Deferoxamine improves coronary vascular responses to sympathetic stimulation in patients with type 1 diabetes mellitus.

Effects of oxygen-derived free radicals are suggested to be a potential pathogenic factor for endothelial dysfunction. In this study we sought to evaluate the effect of hydroxyl radicals on the human coronary vascular bed in type I diabetes mellitus using positron emission tomography (PET).

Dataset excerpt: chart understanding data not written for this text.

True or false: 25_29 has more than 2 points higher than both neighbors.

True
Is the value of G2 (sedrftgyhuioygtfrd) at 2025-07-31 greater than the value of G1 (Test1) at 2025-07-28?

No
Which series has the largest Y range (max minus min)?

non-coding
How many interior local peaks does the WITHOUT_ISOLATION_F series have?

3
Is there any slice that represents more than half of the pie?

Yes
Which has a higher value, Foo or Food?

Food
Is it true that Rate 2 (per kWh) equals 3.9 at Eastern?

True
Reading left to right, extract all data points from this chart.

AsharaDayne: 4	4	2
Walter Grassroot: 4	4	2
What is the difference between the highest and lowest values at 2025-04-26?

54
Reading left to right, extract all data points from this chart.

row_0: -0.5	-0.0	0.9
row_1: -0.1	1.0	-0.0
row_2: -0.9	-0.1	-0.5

Thirteen patients with type 1 diabetes underwent PET using nitrogen-13 ammonia at rest and during sympathetic stimulation with the cold pressor test (CPT). The rest-stress study protocol was repeated twice (on different days) using pre-stress infusion of either saline as placebo or deferoxamine, an iron chelator which inhibits generation of hydroxyl radicals. At rest, global MBF was higher in diabetics than in normal controls (78.1+/-17.5 vs 63.2+/-14.9 mg 100 g(-1) min(-1), P<0.05) and myocardial vascular resistance (MVR) showed a trend towards lower values (patients, 1.28+/-0.35; controls, 1.55+/-0.32, P=NS). CPT increased MBF in all controls while 7/13 diabetics responded normally. CPT decreased MVR in 10/13 controls but in only 4/13 diabetics. There was no significant difference in the duration of diabetes, HbA1c, daily insulin dose, body mass index, or lipid profiles between patients with and patients without abnormal MBF or MVR responses. Pre-stress infusion of deferoxamine normalized MBF response in all six patients, and MVR response in six of the nine patients. Another group consisting of seven patients underwent a rest-rest protocol after infusion of deferoxamine and saline to investigate the effect of deferoxamine on resting MBF. Deferoxamine did not change the resting MBF (deferoxamine, 81+/-17 ml 100 g(-1) min(-1); saline, 75+/-19 ml 100 g(-1) min(-1), P=NS) or MVR (deferoxamine, 1.0+/-0.5 mmHg ml(-1) 100 g(-1) min(-1); saline, 1.2+/-0.6 mmHg ml(-1) 100 g(-1) min(-1), P=NS). In conclusion, inhibition of hydroxyl radical formation using deferoxamine significantly improved the responses of coronary microvasculature to sympathetic stimulation. Hydroxyl radicals may play a role in the pathogenesis of flow abnormalities in type 1 diabetes.